- Education: Columbia University (BA) The New School (MA)
- Occupations: documentary filmmaker, producer
- Spouse: Nathan Truesdell
- Parents: Mark E. Kingdon (father); Anla Cheng (mother);

= Jessica Kingdon =

Chinese American director and producer

Jessica Kingdon is a Chinese American director and producer. She was nominated for the 2022 Academy Award for Best Documentary Feature for directing the documentary Ascension.

== Career ==
Kingdon received her BA from Columbia University in 2009 and her MA in media studies from The New School in 2014.

She directed the 2017 documentary Commodity City, which focuses on the lives of Chinese wholesalers in Yiwu International Trade City, the world's largest wholesale market. The documentary won Best Documentary Short in the 2018 Ashland Independent Film Festival.
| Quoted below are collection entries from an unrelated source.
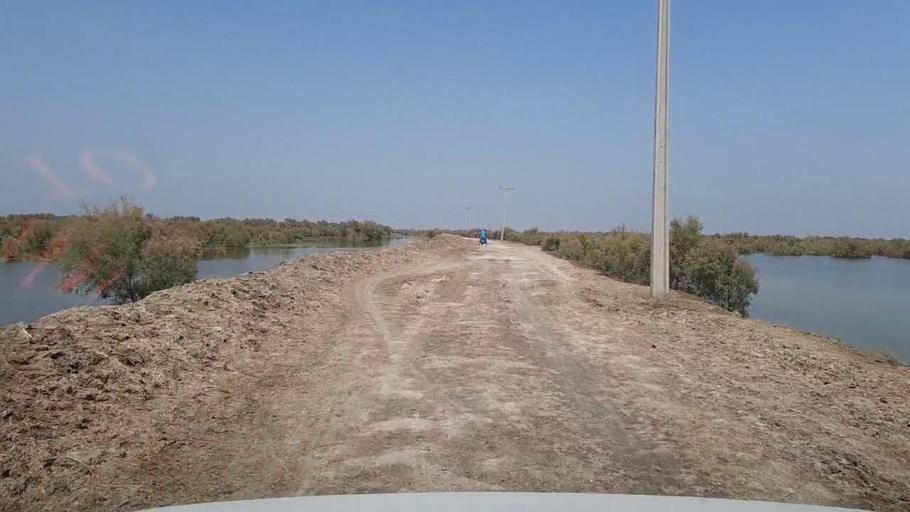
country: PK
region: Sindh
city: Kandhkot
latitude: 28.3470
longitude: 69.3015
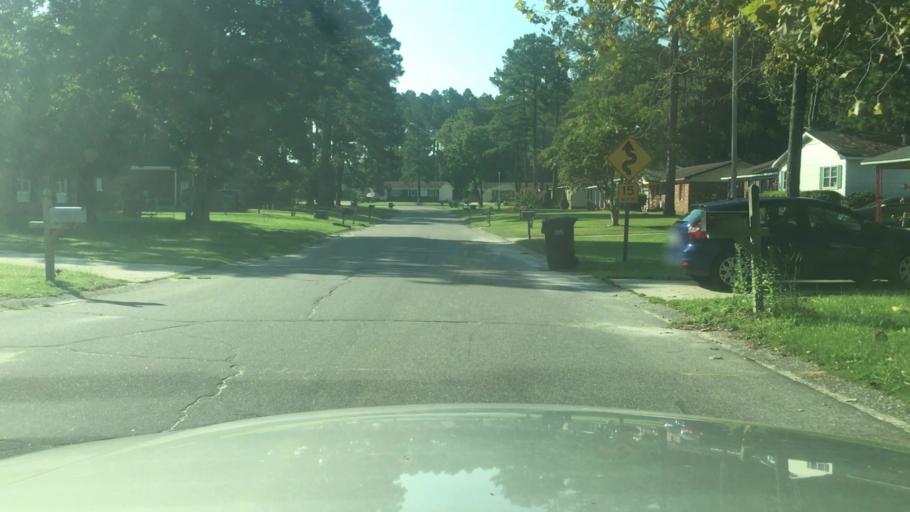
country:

Her documentary, Ascension, looks at China's growing economic progress and increasing economic divide against the backdrop of the pursuit of the Chinese Dream. The film had its world premiere at the Tribeca Film Festival on June 12, 2021, and received critical acclaim. The film was nominated for an Academy Award, a Gotham Award, five Cinema Eye Honors, a Directors Guild of America Award, a Producers Guild of America Award, and six Critics' Choice Documentary Awards. The Chinese title of the documentary was inspired by a 1912 poem written by her great-great-grandfather, a member of the South Society who participated in the 1911 Revolution.

Kingdon was named one of the "25 new faces of independent film" by Filmmaker magazine. She was also named to the 2020 "40 under 40" list by Doc NYC.

==Personal life==
Kingdon is the daughter of hedge fund manager Mark E. Kingdon and financier Anla Cheng, who is a member of the Committee of 100. Her father is Jewish and her mother is Chinese.

Kingdon is married to filmmaker Nathan Truesdell.